IL GELATO E’ SCIOLTO

di Giordano Cristiana
Istituto comprensivo ‘Gullo’ di Cosenza

Con quest’afa l’acqua del mare deve essere calda, i pesci riposano nel suo tepore. E’ una notte buia
e tempestosa, ma non nel mondo fuori casa mia, lì è estate. Agosto. I grilli cantano e le rane
gracidano vicino al fiume. Il buio è nel mio cuore, nella mia mente. Sento l’ansia che sale fino a
soffocarmi. Non riesco a respirare. Mille pensieri si affollano in me. Il presagio di ciò che sta per
succedere mi schiaccia contro la parete. Mi chiudo in me stessa come se questo potesse
proteggermi dall’inevitabile. Ho voglia di urlare, urlare tutto al mondo, ma chi mi crederebbe?
Deturpata da un marito con la divisa. Mi direbbero di trovare qualche altra scusa per divorziare.

– Lui è fonte di speranza per molti.
– Lui i diritti li rivendica, non li infrange!
– Tu sei pazza.

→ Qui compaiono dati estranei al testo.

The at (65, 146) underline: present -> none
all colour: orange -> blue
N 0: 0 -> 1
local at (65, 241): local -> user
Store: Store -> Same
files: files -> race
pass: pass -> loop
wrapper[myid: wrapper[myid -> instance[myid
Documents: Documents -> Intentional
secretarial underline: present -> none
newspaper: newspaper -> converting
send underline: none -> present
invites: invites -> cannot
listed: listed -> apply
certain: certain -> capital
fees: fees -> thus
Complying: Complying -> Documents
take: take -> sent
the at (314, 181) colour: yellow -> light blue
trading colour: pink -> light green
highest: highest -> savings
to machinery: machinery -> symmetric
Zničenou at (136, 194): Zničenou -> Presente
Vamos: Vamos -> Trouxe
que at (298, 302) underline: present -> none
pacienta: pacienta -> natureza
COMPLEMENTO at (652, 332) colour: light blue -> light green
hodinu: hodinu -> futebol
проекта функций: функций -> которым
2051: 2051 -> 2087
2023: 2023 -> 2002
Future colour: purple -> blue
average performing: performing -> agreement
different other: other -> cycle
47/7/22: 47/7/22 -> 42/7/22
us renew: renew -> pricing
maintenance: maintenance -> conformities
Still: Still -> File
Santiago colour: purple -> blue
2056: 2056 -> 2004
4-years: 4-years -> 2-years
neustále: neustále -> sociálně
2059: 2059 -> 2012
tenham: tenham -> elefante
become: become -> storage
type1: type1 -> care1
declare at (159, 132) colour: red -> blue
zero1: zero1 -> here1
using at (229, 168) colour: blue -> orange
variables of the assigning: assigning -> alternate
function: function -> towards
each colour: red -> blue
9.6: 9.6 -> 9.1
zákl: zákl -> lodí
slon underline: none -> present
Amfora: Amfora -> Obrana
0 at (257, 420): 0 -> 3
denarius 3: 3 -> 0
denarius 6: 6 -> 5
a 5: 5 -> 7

Qualunque donna lo vorrebbe per marito.

Così immagino una delle mie tante denunce contro di lui. Mi isolerei ancora di più e terrei lo sguardo
basso perché nel giro di pochi minuti lo saprebbero tutti. E poi, tornato a casa la sera, mi guarderà
fisso negli occhi, con il suo sguardo gelido e sceglierà lui cosa fare di me. Io sono solo un oggetto
qualsiasi di cui può fare ciò che vuole e quando mi romperò, potrà buttarmi via. Tremo. La mia mano
si muove in maniera convulsa. Oh Signore, se tu mi prendessi con te ora, come sarebbe tutto più
semplice! Ti sarei grata. Lui non c’è. Nessuno lo incolperebbe. I medici accuserebbero il decesso
ad un malore improvviso, ma le pagine da scrivere sono ancora tante. La morte per me sarebbe una
spiaggia sicura su cui approdare. La mia consolazione. La liberazione. La fine di tutto.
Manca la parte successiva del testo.